[Document excerpt Boundary: Start]

By Rainer Maria Rilke, Reginald Snell

Dover Publications, Inc.

Copyright © 2019 Dover Publications, Inc.
All rights reserved.
ISBN: 978-0-486-83185-5

Contents

Translator's Preface, xiii,
Translator's Introduction, xv,
Introduction by the Young Poet, 1,
The Letters, 3,
Commentary, 33,
Rilke in English, 55,


CHAPTER 1

THE LETTERS


I

Paris, February 17th 1903.


Dear Sir,

Your letter reached me only a few days ago. I want to thank you for its great and welcome trust. I can hardly say more. I cannot go into the quality of your verses; for I am too far removed from every kind of critical intention. In making contact with a work of art nothing serves so ill as words of criticism: the invariable result is more or less happy misunderstandings. Things are not all so comprehensible and utterable as people would mostly have us believe; most events are unutterable, consummating themselves in a sphere where word has never trod, and more unutterable than them all are works of art, whose life endures by the side of our own that passes away.

[Document excerpt Boundary: End]
[Entries provided Boundary: Start]

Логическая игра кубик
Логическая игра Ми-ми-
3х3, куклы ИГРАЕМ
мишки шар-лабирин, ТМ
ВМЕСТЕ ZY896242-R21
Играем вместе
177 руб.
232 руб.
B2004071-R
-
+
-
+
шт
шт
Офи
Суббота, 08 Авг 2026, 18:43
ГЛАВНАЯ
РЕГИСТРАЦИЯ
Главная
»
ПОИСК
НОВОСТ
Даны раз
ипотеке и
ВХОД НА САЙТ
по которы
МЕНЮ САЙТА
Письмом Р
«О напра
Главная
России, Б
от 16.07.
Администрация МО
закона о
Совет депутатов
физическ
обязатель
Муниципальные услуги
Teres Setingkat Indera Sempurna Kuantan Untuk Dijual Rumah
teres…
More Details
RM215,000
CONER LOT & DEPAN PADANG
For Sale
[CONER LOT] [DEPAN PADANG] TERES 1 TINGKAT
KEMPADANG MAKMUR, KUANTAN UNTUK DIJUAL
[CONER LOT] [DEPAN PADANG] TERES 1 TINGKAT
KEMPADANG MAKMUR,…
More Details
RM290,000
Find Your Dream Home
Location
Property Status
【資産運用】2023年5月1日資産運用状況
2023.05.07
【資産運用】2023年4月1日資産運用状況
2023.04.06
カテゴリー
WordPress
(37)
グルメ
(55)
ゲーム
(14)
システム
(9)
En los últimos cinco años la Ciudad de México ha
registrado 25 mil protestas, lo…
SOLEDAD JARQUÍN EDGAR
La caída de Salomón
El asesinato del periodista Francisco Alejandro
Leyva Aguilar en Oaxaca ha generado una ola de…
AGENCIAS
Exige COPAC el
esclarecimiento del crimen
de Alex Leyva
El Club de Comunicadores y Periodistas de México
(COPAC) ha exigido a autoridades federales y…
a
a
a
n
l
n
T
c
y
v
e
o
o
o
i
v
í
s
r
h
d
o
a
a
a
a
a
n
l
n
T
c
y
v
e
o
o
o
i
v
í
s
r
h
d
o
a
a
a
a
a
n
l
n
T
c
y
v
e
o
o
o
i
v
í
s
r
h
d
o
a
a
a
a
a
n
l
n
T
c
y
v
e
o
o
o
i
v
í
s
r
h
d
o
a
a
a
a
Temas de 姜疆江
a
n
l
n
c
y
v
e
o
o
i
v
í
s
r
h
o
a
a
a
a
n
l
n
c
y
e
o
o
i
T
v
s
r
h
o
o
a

[Entries provided Boundary: End]
[Entries provided Boundary: Start]

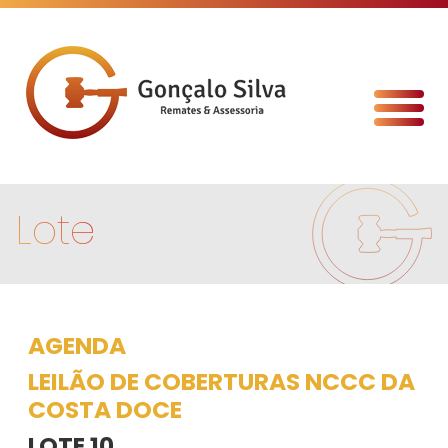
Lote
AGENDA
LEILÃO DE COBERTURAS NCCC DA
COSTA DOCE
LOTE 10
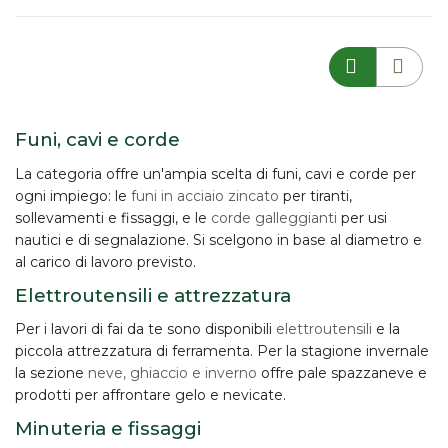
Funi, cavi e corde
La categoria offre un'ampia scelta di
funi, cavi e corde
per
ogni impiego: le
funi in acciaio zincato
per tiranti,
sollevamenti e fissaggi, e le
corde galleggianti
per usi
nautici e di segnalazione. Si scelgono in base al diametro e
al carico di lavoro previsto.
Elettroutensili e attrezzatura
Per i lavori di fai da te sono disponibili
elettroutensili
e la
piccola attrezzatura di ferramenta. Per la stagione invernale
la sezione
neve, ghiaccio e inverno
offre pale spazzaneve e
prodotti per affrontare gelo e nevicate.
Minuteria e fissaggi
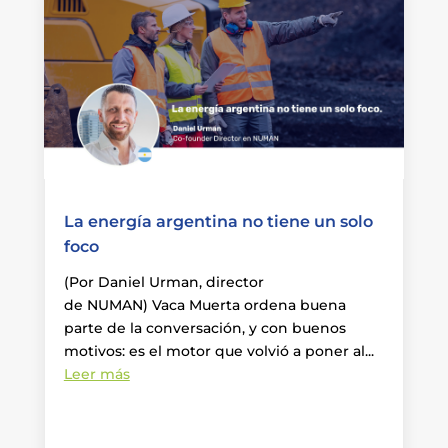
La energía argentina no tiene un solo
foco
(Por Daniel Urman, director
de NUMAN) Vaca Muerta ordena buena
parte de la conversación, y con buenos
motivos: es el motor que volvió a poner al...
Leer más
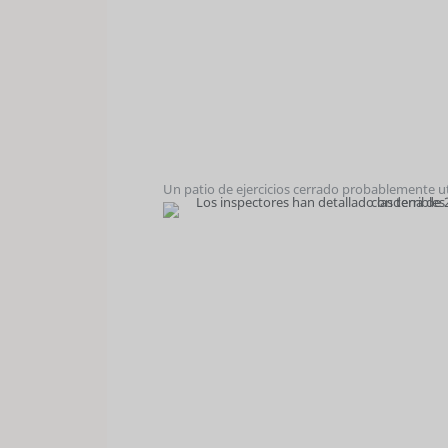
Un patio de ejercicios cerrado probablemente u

[Entries provided Boundary: End]

**To do**.
1: Output the part of the Rilke excerpt that begins at the words "Paris, February 17th" and stops after the words "that passes away.".
2: Answer these questions using the Rilke excerpt:
(a) From what city and on what date was the first letter written?
(b) On what page does the Commentary begin, according to the contents list?
(c) What does the letter say serves so ill in making contact with a work of art?
The records come from a source unrelated to the Rilke excerpt.

**Exercise results**.
1:
Paris, February 17th 1903.


Dear Sir,

Your letter reached me only a few days ago. I want to thank you for its great and welcome trust. I can hardly say more. I cannot go into the quality of your verses; for I am too far removed from every kind of critical intention. In making contact with a work of art nothing serves so ill as words of criticism: the invariable result is more or less happy misunderstandings. Things are not all so comprehensible and utterable as people would mostly have us believe; most events are unutterable, consummating themselves in a sphere where word has never trod, and more unutterable than them all are works of art, whose life endures by the side of our own that passes away.

2:
(a) Paris, February 17th 1903.
(b) Page 33.
(c) Words of criticism.